In response to the report, NHS Lothian’s chief executive, Professor Caroline Hiscox, issued a public apology to women, families, and staff. “I know these reports are concerning and I apologise to women and their families and can reassure them that these issues are being taken extremely seriously,” she told BBC Scotland News. “An improvement plan is ongoing in NHS Lothian after whistleblowing concerns were raised in 2024 and we have been very clear that wider ranging matters, such as staffing, recruitment and working culture within the department, will take time to resolve. Significant investment and improvements have already been made.”

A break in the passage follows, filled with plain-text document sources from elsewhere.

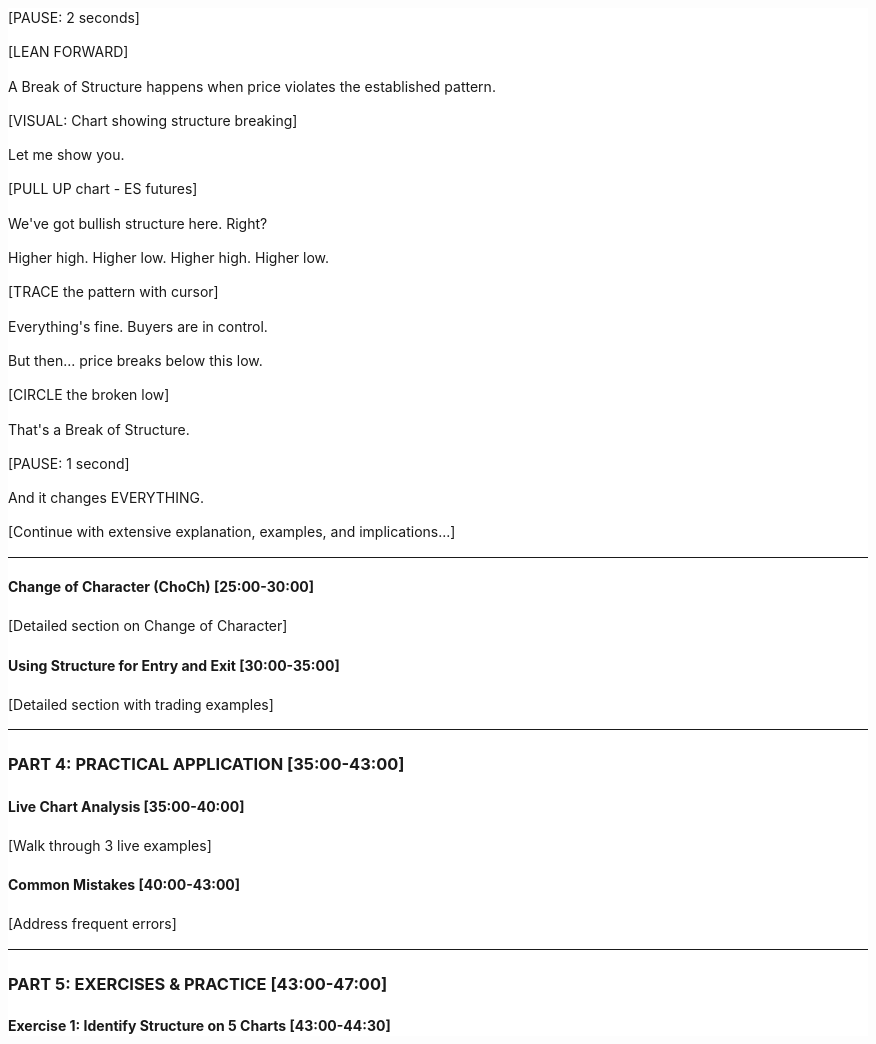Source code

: [PAUSE: 2 seconds]

[LEAN FORWARD]

A Break of Structure happens when price violates the established pattern.

[VISUAL: Chart showing structure breaking]

Let me show you.

[PULL UP chart - ES futures]

We've got bullish structure here. Right?

Higher high. Higher low. Higher high. Higher low.

[TRACE the pattern with cursor]

Everything's fine. Buyers are in control.

But then... price breaks below this low.

[CIRCLE the broken low]

That's a Break of Structure.

[PAUSE: 1 second]

And it changes EVERYTHING.

[Continue with extensive explanation, examples, and implications...]

---

#### Change of Character (ChoCh) [25:00-30:00]

[Detailed section on Change of Character]

#### Using Structure for Entry and Exit [30:00-35:00]

[Detailed section with trading examples]

---

### PART 4: PRACTICAL APPLICATION [35:00-43:00]

#### Live Chart Analysis [35:00-40:00]

[Walk through 3 live examples]

#### Common Mistakes [40:00-43:00]

[Address frequent errors]

---

### PART 5: EXERCISES & PRACTICE [43:00-47:00]

#### Exercise 1: Identify Structure on 5 Charts [43:00-44:30]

Professor Hiscox detailed that more than 70 additional midwives have been recruited and will be in post by the end of December 2025, with 30 already on the job and the remainder set to provide “additional resilience and to future-proof our maternity services.” She also reiterated the apology made to staff earlier in the year regarding their concerns over staffing numbers and a difficult working culture: “That is not acceptable in any workplace. We know there is still more to do to ensure our staff feel supported at work, safe to raise concerns and able to thrive.”
Scotland’s Health Secretary, Neil Gray, expressed similar concerns and a commitment to rapid action. “I have sought direct assurances from NHS Lothian’s chief executive that the health board are providing support to women and families using their maternity services, and to staff,” Gray told the BBC. “We will not tolerate these issues in our NHS services, and they must be addressed immediately.” While acknowledging that maternity services across Scotland remain safe for most families, Gray emphasized that “the safety and wellbeing of mothers, babies and staff is our absolute priority.” He announced record funding for NHS boards and the establishment of a new minister-led oversight group to strengthen services across Scotland.
As the Royal Infirmary of Edinburgh’s maternity unit moves to implement HIS’s 26 recommendations, the eyes of Scotland—and indeed the UK—will remain fixed on its progress. For the families affected and the staff struggling under immense pressure, the hope is that these apologies and promises will finally translate into lasting, meaningful change.